No pictures go into the copy. Write out every line below exactly.

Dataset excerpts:
◆ ◆ ◆
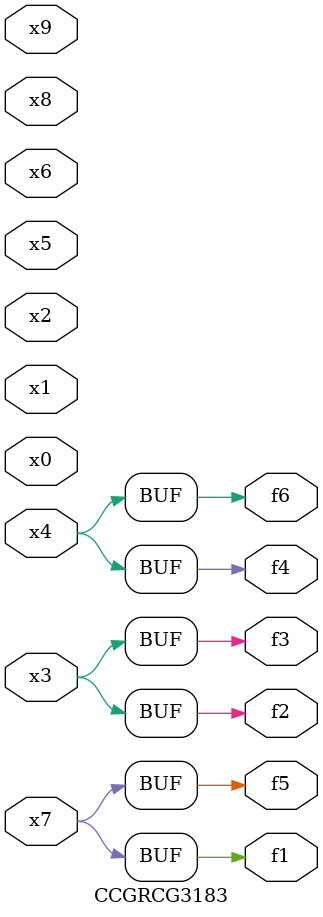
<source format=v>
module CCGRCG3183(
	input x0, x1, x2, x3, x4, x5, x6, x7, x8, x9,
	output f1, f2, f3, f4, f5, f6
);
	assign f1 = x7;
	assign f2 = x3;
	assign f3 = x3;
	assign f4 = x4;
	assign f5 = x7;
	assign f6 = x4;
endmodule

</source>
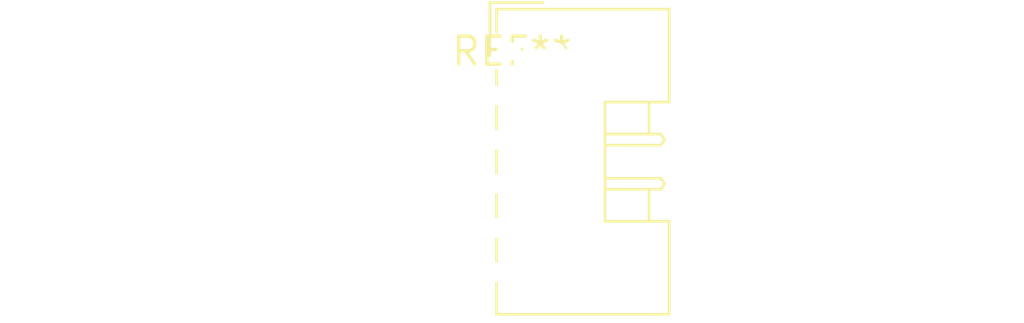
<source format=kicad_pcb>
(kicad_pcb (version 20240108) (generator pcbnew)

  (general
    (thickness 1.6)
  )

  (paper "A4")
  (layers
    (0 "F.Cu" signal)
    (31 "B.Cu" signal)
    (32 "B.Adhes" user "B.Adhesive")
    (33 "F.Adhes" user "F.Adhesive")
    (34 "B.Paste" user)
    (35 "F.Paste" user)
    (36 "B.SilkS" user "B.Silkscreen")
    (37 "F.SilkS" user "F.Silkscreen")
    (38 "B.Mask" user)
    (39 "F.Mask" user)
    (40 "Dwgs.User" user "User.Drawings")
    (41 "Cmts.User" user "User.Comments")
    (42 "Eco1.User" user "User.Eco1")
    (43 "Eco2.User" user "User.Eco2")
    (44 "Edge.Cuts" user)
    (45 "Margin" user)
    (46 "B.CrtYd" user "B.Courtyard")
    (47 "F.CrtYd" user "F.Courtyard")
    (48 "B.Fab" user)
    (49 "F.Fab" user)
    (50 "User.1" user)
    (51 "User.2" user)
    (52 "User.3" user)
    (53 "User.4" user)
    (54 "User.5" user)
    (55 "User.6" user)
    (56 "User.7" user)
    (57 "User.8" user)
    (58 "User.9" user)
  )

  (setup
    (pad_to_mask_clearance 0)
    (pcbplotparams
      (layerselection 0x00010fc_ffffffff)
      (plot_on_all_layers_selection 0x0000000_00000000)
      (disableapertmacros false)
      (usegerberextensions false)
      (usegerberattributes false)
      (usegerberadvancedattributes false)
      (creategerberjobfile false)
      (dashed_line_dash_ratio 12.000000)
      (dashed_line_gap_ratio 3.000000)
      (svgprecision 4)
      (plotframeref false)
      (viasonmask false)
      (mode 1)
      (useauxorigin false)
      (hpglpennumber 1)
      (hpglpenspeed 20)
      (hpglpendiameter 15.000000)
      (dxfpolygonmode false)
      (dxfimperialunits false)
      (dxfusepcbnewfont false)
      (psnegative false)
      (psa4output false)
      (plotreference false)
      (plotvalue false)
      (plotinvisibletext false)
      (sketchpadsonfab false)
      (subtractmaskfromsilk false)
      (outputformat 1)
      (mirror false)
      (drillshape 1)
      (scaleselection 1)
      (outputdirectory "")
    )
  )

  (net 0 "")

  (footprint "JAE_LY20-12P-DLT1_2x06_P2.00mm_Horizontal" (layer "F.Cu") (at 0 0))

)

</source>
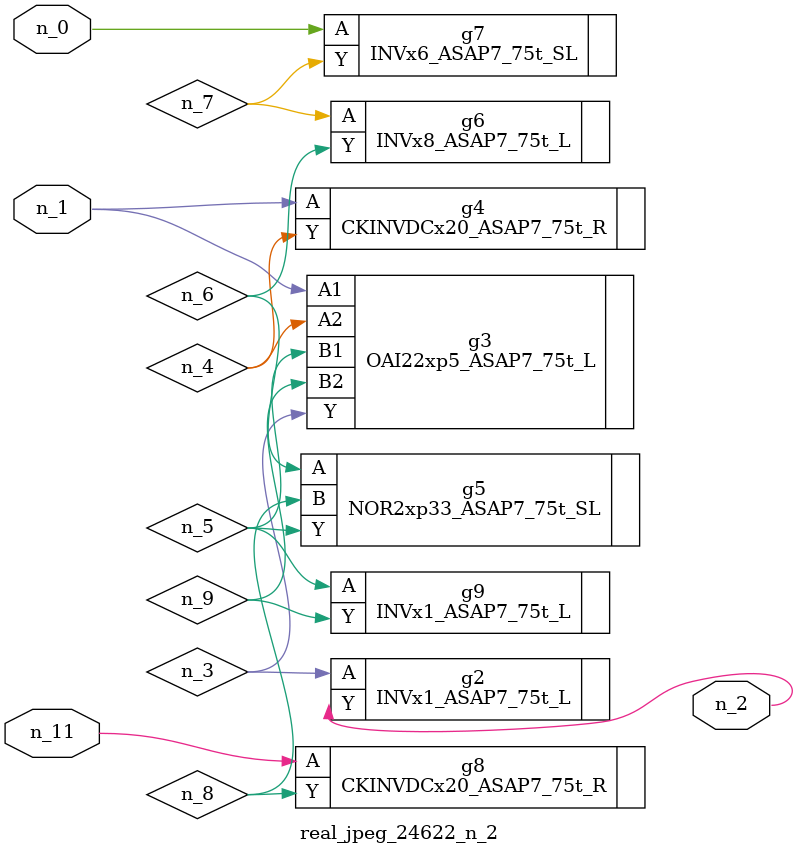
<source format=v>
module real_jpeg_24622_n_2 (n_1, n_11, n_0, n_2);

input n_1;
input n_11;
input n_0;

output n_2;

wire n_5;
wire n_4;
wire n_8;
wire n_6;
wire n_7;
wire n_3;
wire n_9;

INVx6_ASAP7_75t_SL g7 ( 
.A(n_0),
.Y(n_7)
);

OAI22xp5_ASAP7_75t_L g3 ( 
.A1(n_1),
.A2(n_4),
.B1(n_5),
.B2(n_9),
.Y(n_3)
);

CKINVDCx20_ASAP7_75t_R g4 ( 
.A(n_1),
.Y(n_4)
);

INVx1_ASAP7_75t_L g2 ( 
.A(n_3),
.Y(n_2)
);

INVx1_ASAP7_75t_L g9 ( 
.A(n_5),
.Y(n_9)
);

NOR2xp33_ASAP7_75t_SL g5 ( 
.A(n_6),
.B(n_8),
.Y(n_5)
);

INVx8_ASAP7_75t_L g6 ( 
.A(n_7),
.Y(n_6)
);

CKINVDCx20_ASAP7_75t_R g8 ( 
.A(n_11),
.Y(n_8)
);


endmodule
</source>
◆ ◆ ◆
- **Reply to the task**:
<source format=v>
module CCGRCG3183(
	input x0, x1, x2, x3, x4, x5, x6, x7, x8, x9,
	output f1, f2, f3, f4, f5, f6
);
	assign f1 = x7;
	assign f2 = x3;
	assign f3 = x3;
	assign f4 = x4;
	assign f5 = x7;
	assign f6 = x4;
endmodule

</source>
<source format=kicad_pcb>
(kicad_pcb (version 20240108) (generator pcbnew)

  (general
    (thickness 1.6)
  )

  (paper "A4")
  (layers
    (0 "F.Cu" signal)
    (31 "B.Cu" signal)
    (32 "B.Adhes" user "B.Adhesive")
    (33 "F.Adhes" user "F.Adhesive")
    (34 "B.Paste" user)
    (35 "F.Paste" user)
    (36 "B.SilkS" user "B.Silkscreen")
    (37 "F.SilkS" user "F.Silkscreen")
    (38 "B.Mask" user)
    (39 "F.Mask" user)
    (40 "Dwgs.User" user "User.Drawings")
    (41 "Cmts.User" user "User.Comments")
    (42 "Eco1.User" user "User.Eco1")
    (43 "Eco2.User" user "User.Eco2")
    (44 "Edge.Cuts" user)
    (45 "Margin" user)
    (46 "B.CrtYd" user "B.Courtyard")
    (47 "F.CrtYd" user "F.Courtyard")
    (48 "B.Fab" user)
    (49 "F.Fab" user)
    (50 "User.1" user)
    (51 "User.2" user)
    (52 "User.3" user)
    (53 "User.4" user)
    (54 "User.5" user)
    (55 "User.6" user)
    (56 "User.7" user)
    (57 "User.8" user)
    (58 "User.9" user)
  )

  (setup
    (pad_to_mask_clearance 0)
    (pcbplotparams
      (layerselection 0x00010fc_ffffffff)
      (plot_on_all_layers_selection 0x0000000_00000000)
      (disableapertmacros false)
      (usegerberextensions false)
      (usegerberattributes false)
      (usegerberadvancedattributes false)
      (creategerberjobfile false)
      (dashed_line_dash_ratio 12.000000)
      (dashed_line_gap_ratio 3.000000)
      (svgprecision 4)
      (plotframeref false)
      (viasonmask false)
      (mode 1)
      (useauxorigin false)
      (hpglpennumber 1)
      (hpglpenspeed 20)
      (hpglpendiameter 15.000000)
      (dxfpolygonmode false)
      (dxfimperialunits false)
      (dxfusepcbnewfont false)
      (psnegative false)
      (psa4output false)
      (plotreference false)
      (plotvalue false)
      (plotinvisibletext false)
      (sketchpadsonfab false)
      (subtractmaskfromsilk false)
      (outputformat 1)
      (mirror false)
      (drillshape 1)
      (scaleselection 1)
      (outputdirectory "")
    )
  )

  (net 0 "")

  (footprint "JAE_LY20-12P-DLT1_2x06_P2.00mm_Horizontal" (layer "F.Cu") (at 0 0))

)

</source>
<source format=v>
module real_jpeg_24622_n_2 (n_1, n_11, n_0, n_2);

input n_1;
input n_11;
input n_0;

output n_2;

wire n_5;
wire n_4;
wire n_8;
wire n_6;
wire n_7;
wire n_3;
wire n_9;

INVx6_ASAP7_75t_SL g7 ( 
.A(n_0),
.Y(n_7)
);

OAI22xp5_ASAP7_75t_L g3 ( 
.A1(n_1),
.A2(n_4),
.B1(n_5),
.B2(n_9),
.Y(n_3)
);

CKINVDCx20_ASAP7_75t_R g4 ( 
.A(n_1),
.Y(n_4)
);

INVx1_ASAP7_75t_L g2 ( 
.A(n_3),
.Y(n_2)
);

INVx1_ASAP7_75t_L g9 ( 
.A(n_5),
.Y(n_9)
);

NOR2xp33_ASAP7_75t_SL g5 ( 
.A(n_6),
.B(n_8),
.Y(n_5)
);

INVx8_ASAP7_75t_L g6 ( 
.A(n_7),
.Y(n_6)
);

CKINVDCx20_ASAP7_75t_R g8 ( 
.A(n_11),
.Y(n_8)
);


endmodule
</source>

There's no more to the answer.